■ DO THIS: Revise the listing below by changing every "scientific name" to "binomial name" and leaving everything else as it is. Leave the pictures out of your answer.

■ EXERCISE MATERIALS:
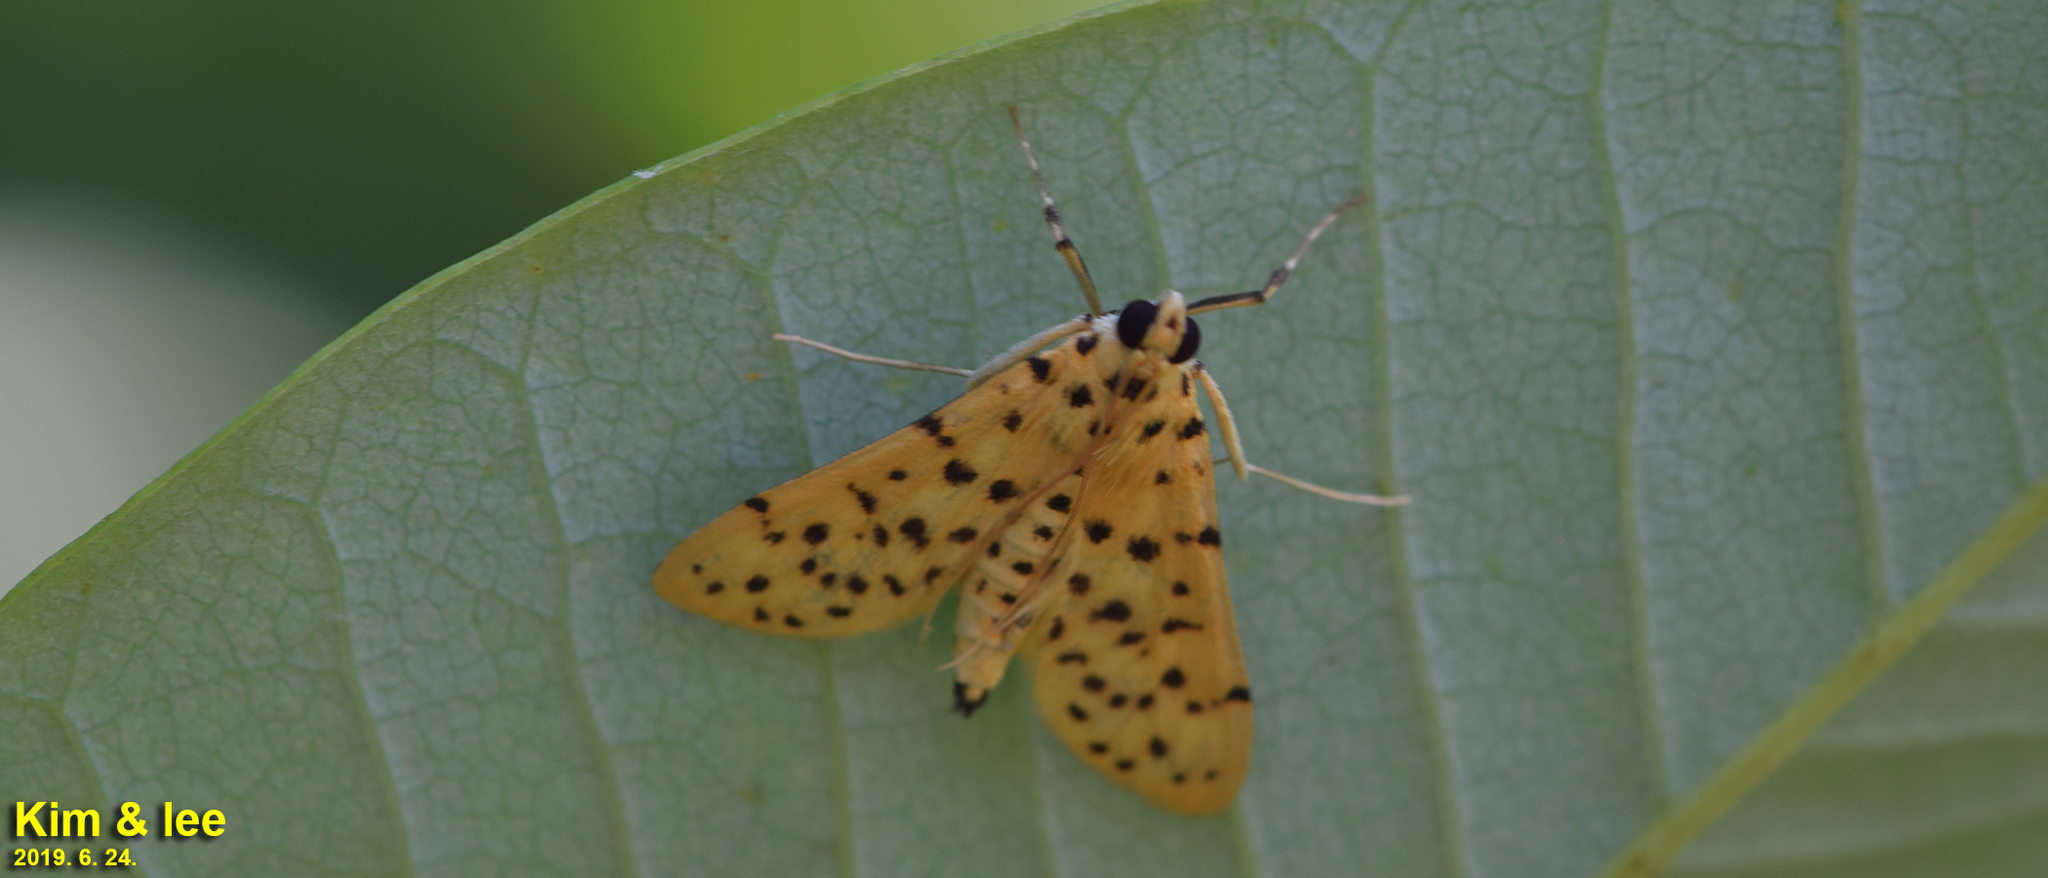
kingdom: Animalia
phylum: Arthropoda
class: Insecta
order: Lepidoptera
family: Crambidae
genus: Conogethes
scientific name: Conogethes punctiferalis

■ RESPONSE TO THIS TASK:
kingdom: Animalia
phylum: Arthropoda
class: Insecta
order: Lepidoptera
family: Crambidae
genus: Conogethes
binomial name: Conogethes punctiferalis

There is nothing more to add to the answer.